Landbouwverkeer is potentieel gevaarlijk. De voertuigen zijn groot en zwaar. En hun bestuurders mogen er vanaf 16 jaar zonder rijbewijs mee op de openbare weg rijden. De bewegingskarakteristieken van landbouwvoertuigen wijken af van die van ander verkeer: langzamer dan de meeste andere motorvoertuigen, maar sneller dan fietsen. Dat kan tot onveilige situaties leiden. Signalen daarover waren voor de Onderzoeksraad voor Veiligheid (ORV) een paar jaar geleden aanleiding om hiernaar een onafhankelijk themaonderzoek te doen [ORV, 2010]. Aan de hand van een lange ongevallenreeks (1987-2011) [Jaarsma en de Vries, 2012] wordt nagegaan of sprake is van een recente trendbreuk in een jarenlang stabiel aantal verkeersdoden.

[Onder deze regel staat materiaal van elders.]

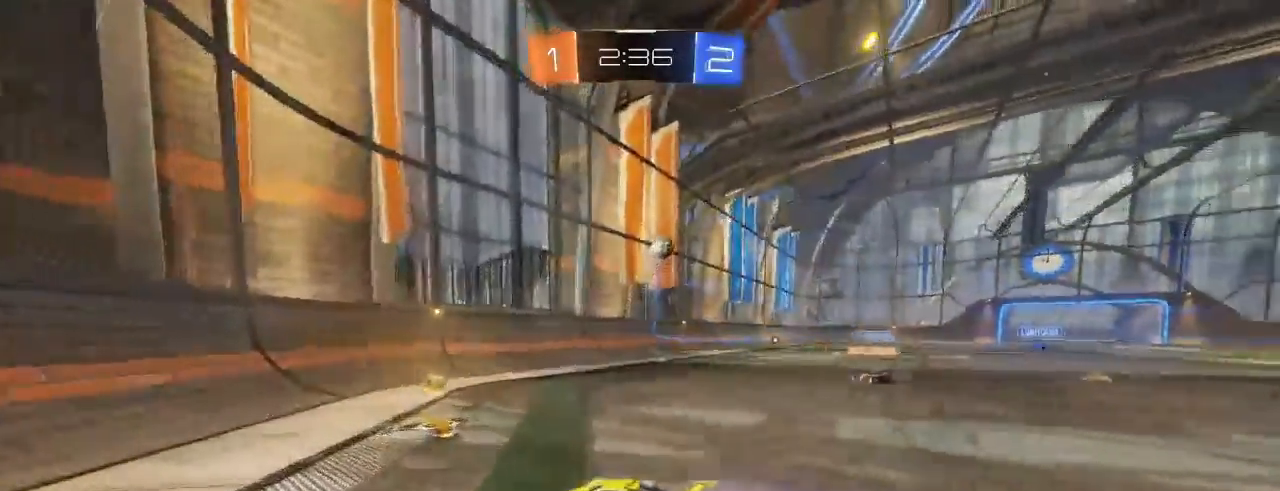
{"dt_ms": 1000, "buttons": ["R2"], "left_stick": "center", "right_stick": "center"}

Wegbeheerders krijgen klachten over landbouwverkeer. De aard daarvan hangt samen met de wegcategorie waarop wordt gereden, met verkeersveiligheid als een rode draad. Vanwege de verkeersleefbaarheid zien gemeenten liever geen landbouwverkeer in de bebouwde kom. Op plattelandswegen signaleren gemeenten en waterschappen risico’s voor fietsers en bermschade door brede voertuigen. Op 80km-wegen, doorgaans in beheer bij Rijkswaterstaat en provincies, hindert landbouwverkeer de doorstroming en kan het leiden tot ongewenst inhaalgedrag [Jaarsma e.a., 2010]. Dat betekent weer dat landbouwverkeer bij geen enkele wegbeheerder welkom is. Hoe begrijpelijk de impopulariteit van landbouwvoertuigen vanuit de invalshoek van de wegbeheerder ook mag zijn, gelet op het economisch belang van de sector moet toch de vraag gesteld worden: 'Waar mogen de landbouwvoertuigen dan wel rijden?'; [Louwerse e.a. 2011]. Het antwoord vraagt om een trendbreuk: van het oplossen van lokale knelpunten naar het denken in regionale routenetwerken, met een aanpak op lokale/regionale schaal door de gezamenlijke wegbeheerders – rijk, provincie, gemeenten en waterschappen [KpVV, 2011].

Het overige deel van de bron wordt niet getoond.